***** Texte

1.4 Dans sa notification établie conformément à l'article 15(1), RPCR la Chambre avait indiqué au regard des objections de l'intimée qu'elle n'avait pas de doute sur la recevabilité de l'intervention, des objections et des nouveaux moyens de preuve présentés par l'intervenante. Dans ce contexte, la Chambre souhaite souligner qu'une intervenante est bien entendu libre de soulever de nouvelles objections, c'est-à-dire des objections qui n'ont pas encore été soulevées au cours de la procédure. Une intervenante n'est pas limitée à soutenir des objections déjà formulées au cours de procédure. Les nouvelles objections soulevées dans l'intervention ne doivent donc pas être considérées comme tardives car elles n'ont pas été soulevées dans le délai prévu pour l'opposition, comme l'a fait valoir l'intimée.

Au cours de la procédure orale devant la Chambre de recours, l'intimée a indiqué qu'elle avait pris note de l'opinion provisoire de la Chambre sur cette question et qu'elle ne souhaitait pas faire de remarques supplémentaires à ce sujet.

**********

### [Consignes]
• A. Répondez à ces questions sur le texte, une réponse par ligne :
(i) Sur quoi la Chambre n'avait-elle pas de doute, selon sa notification ?
(ii) Une intervenante est-elle limitée à soutenir des objections déjà formulées au cours de la procédure ?
(iii) Qu'a indiqué l'intimée au cours de la procédure orale devant la Chambre de recours ?
• B. Retapez le passage du texte qui commence aux mots « Au cours de la procédure orale » et s'arrête après « à ce sujet. ».

***** Données fournies

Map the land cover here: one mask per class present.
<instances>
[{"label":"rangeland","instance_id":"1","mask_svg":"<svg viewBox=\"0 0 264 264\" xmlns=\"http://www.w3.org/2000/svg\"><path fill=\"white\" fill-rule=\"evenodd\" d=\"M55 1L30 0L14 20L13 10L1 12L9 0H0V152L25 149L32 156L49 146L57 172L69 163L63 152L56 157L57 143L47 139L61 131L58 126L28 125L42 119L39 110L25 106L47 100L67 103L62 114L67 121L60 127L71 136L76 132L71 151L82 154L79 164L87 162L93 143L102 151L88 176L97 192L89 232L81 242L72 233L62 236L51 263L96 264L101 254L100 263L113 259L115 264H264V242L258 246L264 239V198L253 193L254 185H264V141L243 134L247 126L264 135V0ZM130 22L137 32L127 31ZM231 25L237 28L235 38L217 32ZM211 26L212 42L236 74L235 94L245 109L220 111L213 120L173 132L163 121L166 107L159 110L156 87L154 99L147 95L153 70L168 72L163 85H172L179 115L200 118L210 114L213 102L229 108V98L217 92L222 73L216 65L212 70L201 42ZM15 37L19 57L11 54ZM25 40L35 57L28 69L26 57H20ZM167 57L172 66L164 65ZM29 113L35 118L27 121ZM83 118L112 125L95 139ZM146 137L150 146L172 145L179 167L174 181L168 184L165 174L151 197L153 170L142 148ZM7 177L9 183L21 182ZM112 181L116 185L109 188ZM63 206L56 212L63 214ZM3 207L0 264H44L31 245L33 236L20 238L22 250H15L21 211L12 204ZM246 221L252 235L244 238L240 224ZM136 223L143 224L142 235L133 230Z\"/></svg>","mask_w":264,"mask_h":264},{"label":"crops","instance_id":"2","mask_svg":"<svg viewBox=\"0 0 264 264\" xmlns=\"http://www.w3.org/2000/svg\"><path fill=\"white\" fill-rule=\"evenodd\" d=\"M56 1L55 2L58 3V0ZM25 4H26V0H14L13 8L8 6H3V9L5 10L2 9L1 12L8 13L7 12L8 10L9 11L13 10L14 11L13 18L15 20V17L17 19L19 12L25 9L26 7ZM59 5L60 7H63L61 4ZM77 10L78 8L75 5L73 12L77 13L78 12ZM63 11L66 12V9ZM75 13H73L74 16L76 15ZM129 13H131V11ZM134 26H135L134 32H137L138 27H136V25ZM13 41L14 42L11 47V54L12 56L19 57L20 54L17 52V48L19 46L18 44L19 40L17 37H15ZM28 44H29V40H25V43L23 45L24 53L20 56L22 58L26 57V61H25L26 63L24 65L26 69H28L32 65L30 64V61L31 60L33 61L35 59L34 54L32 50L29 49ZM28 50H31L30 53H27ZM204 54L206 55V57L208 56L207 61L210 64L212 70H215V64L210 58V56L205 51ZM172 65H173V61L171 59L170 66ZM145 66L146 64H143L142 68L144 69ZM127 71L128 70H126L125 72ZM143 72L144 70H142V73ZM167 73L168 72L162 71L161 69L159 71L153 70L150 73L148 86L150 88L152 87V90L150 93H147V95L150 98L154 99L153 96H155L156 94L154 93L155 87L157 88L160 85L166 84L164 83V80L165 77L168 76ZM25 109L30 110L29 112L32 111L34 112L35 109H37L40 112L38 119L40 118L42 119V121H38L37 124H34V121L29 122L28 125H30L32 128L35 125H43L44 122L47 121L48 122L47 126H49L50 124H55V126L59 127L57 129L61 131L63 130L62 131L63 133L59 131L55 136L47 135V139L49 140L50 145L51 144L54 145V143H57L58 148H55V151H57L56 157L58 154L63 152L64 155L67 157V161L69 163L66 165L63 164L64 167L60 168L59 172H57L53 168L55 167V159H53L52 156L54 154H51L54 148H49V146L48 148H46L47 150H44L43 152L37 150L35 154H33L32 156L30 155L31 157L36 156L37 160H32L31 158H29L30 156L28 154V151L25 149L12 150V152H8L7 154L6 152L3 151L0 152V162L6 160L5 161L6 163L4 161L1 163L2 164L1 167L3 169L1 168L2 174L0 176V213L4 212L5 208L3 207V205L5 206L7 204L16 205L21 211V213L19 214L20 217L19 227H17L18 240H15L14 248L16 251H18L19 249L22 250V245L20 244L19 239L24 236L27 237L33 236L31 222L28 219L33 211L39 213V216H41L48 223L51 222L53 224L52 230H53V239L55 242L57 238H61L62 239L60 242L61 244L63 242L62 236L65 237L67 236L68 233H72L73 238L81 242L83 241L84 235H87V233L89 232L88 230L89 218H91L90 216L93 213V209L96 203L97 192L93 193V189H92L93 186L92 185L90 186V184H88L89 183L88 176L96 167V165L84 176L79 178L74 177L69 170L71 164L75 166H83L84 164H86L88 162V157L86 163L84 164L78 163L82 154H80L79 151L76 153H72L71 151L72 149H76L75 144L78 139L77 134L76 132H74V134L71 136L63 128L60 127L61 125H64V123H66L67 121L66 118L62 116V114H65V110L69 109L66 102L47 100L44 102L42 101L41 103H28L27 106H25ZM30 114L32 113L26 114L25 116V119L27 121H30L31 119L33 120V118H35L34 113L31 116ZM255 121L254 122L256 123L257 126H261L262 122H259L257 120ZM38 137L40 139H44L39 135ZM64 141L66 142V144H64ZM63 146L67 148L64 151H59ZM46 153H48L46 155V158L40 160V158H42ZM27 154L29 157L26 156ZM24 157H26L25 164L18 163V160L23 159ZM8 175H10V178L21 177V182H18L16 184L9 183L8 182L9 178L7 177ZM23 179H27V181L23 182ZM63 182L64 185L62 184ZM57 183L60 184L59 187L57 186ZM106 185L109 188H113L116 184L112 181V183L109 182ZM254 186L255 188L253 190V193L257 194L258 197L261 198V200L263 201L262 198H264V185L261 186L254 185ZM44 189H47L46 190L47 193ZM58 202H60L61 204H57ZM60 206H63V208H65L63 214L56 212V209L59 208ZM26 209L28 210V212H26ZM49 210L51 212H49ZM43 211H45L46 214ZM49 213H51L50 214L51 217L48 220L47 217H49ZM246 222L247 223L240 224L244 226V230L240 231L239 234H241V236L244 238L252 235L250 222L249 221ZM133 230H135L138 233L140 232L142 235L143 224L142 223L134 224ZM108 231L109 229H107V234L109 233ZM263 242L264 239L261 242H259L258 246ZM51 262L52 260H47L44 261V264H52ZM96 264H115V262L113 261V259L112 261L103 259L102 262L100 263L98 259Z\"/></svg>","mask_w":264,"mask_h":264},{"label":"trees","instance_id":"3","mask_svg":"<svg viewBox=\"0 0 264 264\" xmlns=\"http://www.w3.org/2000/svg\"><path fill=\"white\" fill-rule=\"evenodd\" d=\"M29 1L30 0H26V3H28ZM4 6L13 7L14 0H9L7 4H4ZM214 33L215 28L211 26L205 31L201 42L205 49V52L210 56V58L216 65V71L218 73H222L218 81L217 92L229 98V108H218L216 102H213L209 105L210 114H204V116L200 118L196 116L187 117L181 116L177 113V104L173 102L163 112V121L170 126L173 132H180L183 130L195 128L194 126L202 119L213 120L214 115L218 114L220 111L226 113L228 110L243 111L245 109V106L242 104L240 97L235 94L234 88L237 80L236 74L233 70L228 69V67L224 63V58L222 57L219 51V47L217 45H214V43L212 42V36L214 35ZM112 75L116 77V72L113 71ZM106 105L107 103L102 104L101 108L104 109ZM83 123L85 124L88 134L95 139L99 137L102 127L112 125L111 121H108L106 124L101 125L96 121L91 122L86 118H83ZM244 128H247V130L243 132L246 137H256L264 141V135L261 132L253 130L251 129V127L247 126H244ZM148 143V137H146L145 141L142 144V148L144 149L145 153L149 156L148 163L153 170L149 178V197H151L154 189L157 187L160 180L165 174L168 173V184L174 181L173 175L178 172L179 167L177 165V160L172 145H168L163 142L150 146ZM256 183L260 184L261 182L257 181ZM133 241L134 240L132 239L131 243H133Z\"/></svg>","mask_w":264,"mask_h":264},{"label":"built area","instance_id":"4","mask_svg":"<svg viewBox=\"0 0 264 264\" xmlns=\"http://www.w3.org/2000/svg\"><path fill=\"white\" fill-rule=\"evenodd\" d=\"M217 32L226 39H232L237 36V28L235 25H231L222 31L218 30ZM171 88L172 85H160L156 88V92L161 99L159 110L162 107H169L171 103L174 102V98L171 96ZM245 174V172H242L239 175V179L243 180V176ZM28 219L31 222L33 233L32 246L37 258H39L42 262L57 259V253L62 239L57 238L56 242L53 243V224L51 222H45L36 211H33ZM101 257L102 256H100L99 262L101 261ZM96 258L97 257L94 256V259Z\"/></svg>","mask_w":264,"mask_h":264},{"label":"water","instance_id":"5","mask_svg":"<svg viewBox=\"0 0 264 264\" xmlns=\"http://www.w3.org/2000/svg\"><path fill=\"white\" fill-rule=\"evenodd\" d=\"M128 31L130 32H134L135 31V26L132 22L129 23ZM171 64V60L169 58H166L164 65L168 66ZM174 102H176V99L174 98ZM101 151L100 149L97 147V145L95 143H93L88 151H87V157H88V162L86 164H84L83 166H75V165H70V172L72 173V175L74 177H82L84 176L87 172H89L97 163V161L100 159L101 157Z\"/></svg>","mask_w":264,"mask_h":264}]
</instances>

**********

### [Résultats attendus]
• A.
(i) Sur la recevabilité de l'intervention, des objections et des nouveaux moyens de preuve présentés par l'intervenante.
(ii) Non.
(iii) Qu'elle avait pris note de l'opinion provisoire de la Chambre sur cette question et qu'elle ne souhaitait pas faire de remarques supplémentaires à ce sujet.

• B.
Au cours de la procédure orale devant la Chambre de recours, l'intimée a indiqué qu'elle avait pris note de l'opinion provisoire de la Chambre sur cette question et qu'elle ne souhaitait pas faire de remarques supplémentaires à ce sujet.